Babylonian Tablet

Babylonian Tablet

The tablet mentioning Nebo-Sarsekim was found in Sippar, an ancient Babylonian city 20 mi (32 km) southwest of modern Baghdad and 35 mi (57 km) north of Babylon. In the late 19th century, tens of thousands of cuneiform tablets were recovered from the site and brought to the British Museum (Gasche and Janssen 1997).

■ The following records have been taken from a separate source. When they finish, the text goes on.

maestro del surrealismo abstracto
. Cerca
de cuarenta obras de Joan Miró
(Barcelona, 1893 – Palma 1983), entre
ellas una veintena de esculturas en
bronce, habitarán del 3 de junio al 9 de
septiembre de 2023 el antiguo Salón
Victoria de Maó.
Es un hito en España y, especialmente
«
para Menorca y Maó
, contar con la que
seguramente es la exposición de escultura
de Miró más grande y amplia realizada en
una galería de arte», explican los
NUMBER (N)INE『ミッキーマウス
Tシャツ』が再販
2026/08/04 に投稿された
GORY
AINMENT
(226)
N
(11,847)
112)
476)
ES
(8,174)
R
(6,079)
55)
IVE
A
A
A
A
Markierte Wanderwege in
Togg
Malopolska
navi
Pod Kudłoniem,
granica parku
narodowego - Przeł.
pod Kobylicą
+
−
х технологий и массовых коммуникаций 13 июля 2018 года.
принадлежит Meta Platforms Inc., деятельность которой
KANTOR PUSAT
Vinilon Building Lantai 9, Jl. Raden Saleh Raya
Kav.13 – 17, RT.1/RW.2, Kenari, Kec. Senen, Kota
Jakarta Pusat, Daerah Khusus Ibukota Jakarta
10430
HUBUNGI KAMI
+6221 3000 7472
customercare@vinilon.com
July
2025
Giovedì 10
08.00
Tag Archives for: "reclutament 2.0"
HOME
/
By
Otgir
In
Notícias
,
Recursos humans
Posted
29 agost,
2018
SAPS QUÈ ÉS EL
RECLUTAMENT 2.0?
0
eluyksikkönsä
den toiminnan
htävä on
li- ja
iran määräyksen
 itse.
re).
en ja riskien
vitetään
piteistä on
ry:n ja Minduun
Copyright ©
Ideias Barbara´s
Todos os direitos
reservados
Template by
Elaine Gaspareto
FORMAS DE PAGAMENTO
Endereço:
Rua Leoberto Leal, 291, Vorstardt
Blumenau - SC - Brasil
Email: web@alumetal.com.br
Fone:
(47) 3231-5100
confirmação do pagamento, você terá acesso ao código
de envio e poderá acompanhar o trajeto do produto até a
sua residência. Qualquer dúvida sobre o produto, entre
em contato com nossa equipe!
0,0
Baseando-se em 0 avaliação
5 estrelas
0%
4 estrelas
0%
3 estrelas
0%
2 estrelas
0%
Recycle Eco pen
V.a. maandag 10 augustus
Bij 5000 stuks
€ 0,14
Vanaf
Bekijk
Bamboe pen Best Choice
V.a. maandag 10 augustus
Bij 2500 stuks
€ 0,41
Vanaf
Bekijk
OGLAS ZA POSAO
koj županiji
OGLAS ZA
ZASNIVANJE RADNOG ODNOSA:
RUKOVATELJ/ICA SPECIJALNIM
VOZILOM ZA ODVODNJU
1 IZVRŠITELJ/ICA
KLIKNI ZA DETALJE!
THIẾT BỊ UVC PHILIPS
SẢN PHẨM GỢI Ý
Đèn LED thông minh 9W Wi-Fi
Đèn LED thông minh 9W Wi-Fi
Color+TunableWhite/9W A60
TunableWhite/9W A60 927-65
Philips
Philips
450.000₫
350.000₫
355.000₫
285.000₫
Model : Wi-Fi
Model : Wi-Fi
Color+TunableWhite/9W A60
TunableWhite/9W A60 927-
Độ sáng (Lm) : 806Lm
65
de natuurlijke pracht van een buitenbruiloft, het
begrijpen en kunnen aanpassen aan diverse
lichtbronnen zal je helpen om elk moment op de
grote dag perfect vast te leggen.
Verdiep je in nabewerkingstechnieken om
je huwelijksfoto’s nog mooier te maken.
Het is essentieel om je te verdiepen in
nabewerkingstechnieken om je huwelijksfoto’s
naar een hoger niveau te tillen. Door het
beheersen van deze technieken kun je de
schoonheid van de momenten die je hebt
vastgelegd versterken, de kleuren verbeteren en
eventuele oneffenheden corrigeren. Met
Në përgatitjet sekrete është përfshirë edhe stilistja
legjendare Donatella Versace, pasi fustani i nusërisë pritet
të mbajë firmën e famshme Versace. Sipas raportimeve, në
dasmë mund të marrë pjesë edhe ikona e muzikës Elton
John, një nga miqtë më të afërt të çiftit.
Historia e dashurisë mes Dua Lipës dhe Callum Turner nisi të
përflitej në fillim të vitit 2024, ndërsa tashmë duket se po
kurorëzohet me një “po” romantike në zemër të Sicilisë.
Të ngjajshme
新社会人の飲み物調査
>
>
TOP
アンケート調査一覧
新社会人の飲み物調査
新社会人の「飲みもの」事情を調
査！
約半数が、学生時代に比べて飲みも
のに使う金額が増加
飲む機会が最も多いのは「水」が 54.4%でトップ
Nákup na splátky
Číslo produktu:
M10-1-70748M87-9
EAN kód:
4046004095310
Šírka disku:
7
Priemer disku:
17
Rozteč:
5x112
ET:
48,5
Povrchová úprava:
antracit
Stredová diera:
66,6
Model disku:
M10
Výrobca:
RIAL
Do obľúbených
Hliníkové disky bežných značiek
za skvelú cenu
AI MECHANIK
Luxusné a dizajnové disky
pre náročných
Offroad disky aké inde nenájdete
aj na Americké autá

Later, in 1920, the Nebo-Sarsekim tablet, only 2.13 in (5.5 cm) wide, from the same site, was acquired by the museum.

 

The tablet is dated 595 B.C., the ninth year of Nebuchadnezzar II's reign.  It was a mundane receipt acknowledging Nebo-Sarsekim’s payment of 1.7 lb (0.75 kg) of gold to a temple in Babylon. Dated to the tenth year of Nebuchadnezzar (595 BC), eight years before the fall of Jerusalem, the tablet reads in full:

[Regarding] 1.5 minas [0.75 kg] of gold, the property of Nabu-sharrussu-ukin, the chief eunuch, which he sent via Arad-Banitu the eunuch to [the temple] Esangila: Arad-Banitu has delivered [it] to Esangila. In the presence of Bel-usat, son of Alpaya, the royal bodyguard, [and of ] Nadin, son of Marduk-zer-ibni, Month XI, day 18, year 10 [of] Nebuchadnezzar, king of Babylon (Reynolds 2007).